Given passage START
[ 
https://issues.apache.org/jira/browse/DRILL-6465?page=com.atlassian.jira.plugin.system.issuetabpanels:all-tabpanel
 ]

Denys Ordynskiy updated DRILL-6465:
-----------------------------------
    Description: 
For several SQL operators Transitive closure is not working during Partition 
Pruning and Filter Pushdown for the left table in Join.
 If I use several local conditions, then Drill scans full left table in Join.
Given passage END
Extracted data START
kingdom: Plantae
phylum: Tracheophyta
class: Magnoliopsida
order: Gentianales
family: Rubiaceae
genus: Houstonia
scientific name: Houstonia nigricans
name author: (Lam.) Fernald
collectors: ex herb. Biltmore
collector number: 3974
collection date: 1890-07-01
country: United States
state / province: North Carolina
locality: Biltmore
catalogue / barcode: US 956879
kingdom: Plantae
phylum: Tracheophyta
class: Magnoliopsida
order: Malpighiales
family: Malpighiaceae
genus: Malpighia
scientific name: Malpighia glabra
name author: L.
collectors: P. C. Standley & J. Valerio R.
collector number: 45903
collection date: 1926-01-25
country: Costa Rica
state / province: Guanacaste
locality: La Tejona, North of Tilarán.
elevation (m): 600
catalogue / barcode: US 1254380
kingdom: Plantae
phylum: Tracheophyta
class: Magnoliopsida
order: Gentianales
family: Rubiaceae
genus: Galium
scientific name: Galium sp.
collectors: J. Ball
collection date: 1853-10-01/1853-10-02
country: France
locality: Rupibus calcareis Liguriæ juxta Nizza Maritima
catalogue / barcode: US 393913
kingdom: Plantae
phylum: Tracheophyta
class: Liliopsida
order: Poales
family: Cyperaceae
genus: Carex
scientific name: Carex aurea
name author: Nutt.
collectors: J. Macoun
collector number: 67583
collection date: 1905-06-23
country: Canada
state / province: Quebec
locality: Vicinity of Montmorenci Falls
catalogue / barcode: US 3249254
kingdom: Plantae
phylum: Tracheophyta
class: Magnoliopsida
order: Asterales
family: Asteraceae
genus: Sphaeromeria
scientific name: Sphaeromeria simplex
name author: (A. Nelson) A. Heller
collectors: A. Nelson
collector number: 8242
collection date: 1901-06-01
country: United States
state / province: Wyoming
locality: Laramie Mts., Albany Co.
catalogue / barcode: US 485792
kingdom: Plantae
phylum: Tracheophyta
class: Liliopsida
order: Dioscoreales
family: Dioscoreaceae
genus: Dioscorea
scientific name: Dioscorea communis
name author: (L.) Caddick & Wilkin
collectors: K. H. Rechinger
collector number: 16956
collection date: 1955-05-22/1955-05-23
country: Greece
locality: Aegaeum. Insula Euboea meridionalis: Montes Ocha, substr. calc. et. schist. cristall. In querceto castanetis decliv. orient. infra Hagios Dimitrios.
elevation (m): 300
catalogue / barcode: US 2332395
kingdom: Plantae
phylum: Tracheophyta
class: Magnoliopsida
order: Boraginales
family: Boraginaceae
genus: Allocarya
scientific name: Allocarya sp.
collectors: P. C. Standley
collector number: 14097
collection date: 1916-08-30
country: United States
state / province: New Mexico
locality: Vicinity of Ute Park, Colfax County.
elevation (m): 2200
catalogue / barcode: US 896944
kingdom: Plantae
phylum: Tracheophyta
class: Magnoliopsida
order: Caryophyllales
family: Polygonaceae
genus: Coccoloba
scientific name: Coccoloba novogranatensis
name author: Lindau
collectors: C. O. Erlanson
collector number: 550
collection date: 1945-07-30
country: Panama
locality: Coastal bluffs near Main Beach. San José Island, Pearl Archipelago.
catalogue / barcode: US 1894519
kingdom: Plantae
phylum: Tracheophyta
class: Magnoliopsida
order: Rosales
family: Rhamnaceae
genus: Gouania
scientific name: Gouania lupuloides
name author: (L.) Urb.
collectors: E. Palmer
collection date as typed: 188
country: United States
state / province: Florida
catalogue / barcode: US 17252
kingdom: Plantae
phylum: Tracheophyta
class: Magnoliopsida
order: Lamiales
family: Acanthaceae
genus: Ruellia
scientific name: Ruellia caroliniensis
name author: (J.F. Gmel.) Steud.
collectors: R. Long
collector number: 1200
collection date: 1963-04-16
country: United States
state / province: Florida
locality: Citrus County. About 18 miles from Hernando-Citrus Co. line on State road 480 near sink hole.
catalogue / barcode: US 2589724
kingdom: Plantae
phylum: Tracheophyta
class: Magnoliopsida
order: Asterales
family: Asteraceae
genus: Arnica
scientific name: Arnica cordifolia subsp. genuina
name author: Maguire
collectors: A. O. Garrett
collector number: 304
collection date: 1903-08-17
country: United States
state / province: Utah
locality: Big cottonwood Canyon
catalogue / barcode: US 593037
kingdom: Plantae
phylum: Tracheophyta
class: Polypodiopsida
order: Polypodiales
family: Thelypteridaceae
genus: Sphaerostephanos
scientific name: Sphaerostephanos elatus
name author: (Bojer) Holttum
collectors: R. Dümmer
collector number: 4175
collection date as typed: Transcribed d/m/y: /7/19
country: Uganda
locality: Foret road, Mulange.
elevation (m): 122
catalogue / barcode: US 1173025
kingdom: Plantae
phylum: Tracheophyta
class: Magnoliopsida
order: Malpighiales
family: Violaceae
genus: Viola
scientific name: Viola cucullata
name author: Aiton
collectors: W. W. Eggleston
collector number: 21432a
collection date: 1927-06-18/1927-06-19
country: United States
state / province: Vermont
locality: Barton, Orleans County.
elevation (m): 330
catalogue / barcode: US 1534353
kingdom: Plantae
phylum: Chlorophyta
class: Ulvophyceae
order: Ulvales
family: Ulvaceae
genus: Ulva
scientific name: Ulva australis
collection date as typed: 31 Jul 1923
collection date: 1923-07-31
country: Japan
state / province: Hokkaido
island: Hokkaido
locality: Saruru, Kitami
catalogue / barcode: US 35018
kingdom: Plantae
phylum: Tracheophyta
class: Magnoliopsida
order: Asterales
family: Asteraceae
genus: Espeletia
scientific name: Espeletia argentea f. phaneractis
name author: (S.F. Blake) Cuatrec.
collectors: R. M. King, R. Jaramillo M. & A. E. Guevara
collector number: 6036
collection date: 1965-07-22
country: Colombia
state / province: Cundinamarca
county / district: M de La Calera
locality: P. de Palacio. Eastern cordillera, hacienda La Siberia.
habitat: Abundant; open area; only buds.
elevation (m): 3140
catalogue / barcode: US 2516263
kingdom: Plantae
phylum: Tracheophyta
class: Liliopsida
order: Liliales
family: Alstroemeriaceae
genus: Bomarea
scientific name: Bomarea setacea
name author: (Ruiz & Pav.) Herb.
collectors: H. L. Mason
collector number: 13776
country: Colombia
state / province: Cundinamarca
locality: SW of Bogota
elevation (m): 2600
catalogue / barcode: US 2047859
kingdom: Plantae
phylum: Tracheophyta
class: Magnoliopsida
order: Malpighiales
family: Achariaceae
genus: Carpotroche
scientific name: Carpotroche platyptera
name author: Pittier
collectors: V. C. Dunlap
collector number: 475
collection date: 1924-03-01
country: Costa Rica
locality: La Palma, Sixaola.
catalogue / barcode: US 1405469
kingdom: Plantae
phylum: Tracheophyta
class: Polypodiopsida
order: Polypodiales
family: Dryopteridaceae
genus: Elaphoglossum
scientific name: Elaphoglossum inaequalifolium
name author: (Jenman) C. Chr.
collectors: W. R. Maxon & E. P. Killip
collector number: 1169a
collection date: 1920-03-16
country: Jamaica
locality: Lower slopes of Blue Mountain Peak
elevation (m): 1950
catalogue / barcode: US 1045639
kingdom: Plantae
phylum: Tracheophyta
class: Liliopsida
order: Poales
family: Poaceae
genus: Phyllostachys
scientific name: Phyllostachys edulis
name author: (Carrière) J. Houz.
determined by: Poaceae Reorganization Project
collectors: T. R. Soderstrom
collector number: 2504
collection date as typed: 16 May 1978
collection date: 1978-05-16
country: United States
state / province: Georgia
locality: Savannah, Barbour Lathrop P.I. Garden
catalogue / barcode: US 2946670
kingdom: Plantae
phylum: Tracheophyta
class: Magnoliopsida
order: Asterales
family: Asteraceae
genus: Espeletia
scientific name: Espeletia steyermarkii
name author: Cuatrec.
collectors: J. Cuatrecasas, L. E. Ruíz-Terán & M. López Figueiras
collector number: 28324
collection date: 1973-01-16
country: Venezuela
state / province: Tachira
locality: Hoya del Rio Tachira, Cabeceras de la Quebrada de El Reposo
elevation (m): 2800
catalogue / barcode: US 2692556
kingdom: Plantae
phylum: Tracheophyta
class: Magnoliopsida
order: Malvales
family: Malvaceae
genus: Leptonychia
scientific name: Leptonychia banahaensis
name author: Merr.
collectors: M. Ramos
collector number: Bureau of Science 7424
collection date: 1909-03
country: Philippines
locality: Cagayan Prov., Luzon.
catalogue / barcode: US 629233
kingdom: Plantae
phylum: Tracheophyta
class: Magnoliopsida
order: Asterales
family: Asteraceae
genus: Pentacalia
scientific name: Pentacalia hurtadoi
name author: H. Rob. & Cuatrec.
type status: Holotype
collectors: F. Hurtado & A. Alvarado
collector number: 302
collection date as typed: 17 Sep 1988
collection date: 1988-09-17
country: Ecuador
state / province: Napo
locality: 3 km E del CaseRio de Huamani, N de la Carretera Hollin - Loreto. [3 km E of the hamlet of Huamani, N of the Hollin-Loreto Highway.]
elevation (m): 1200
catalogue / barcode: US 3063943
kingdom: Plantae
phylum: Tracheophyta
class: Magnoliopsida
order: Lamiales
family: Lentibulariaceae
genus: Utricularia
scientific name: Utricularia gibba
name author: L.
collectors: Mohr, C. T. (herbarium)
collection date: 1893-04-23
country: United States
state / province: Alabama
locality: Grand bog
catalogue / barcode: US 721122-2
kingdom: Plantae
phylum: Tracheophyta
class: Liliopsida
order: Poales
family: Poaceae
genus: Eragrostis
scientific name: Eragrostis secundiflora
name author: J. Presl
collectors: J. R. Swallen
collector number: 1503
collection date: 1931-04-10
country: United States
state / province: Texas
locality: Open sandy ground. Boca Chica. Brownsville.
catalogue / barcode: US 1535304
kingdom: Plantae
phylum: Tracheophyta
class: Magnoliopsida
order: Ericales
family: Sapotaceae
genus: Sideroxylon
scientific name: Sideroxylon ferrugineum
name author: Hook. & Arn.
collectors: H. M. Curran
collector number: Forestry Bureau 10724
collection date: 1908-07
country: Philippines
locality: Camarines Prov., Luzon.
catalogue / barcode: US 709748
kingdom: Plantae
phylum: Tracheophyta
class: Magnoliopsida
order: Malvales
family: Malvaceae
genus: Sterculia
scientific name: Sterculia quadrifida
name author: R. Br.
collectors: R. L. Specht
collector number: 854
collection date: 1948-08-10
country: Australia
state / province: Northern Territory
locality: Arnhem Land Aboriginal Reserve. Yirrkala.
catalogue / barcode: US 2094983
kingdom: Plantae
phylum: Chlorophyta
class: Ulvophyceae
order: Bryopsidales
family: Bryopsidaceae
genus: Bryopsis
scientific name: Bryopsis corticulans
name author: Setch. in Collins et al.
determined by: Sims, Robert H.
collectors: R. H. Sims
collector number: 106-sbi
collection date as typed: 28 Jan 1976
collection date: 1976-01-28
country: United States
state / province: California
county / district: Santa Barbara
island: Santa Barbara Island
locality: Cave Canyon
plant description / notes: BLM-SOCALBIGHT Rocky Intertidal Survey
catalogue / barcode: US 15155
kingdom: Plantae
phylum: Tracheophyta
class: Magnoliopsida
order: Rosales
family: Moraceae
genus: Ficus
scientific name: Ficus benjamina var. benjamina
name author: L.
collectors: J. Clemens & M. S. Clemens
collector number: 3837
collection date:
Extracted data END
[Exercise A]
In the DRILL-6465 update, transcribe the passage beginning at the words "Denys Ordynskiy updated" and stopping after "the left table in Join.".
[Exercise B]
List the query optimization techniques that the DRILL-6465 update names.

[Task response A]
Denys Ordynskiy updated DRILL-6465:
-----------------------------------
    Description: 
For several SQL operators Transitive closure is not working during Partition 
Pruning and Filter Pushdown for the left table in Join.

[Task response B]
Transitive closure
Partition Pruning
Filter Pushdown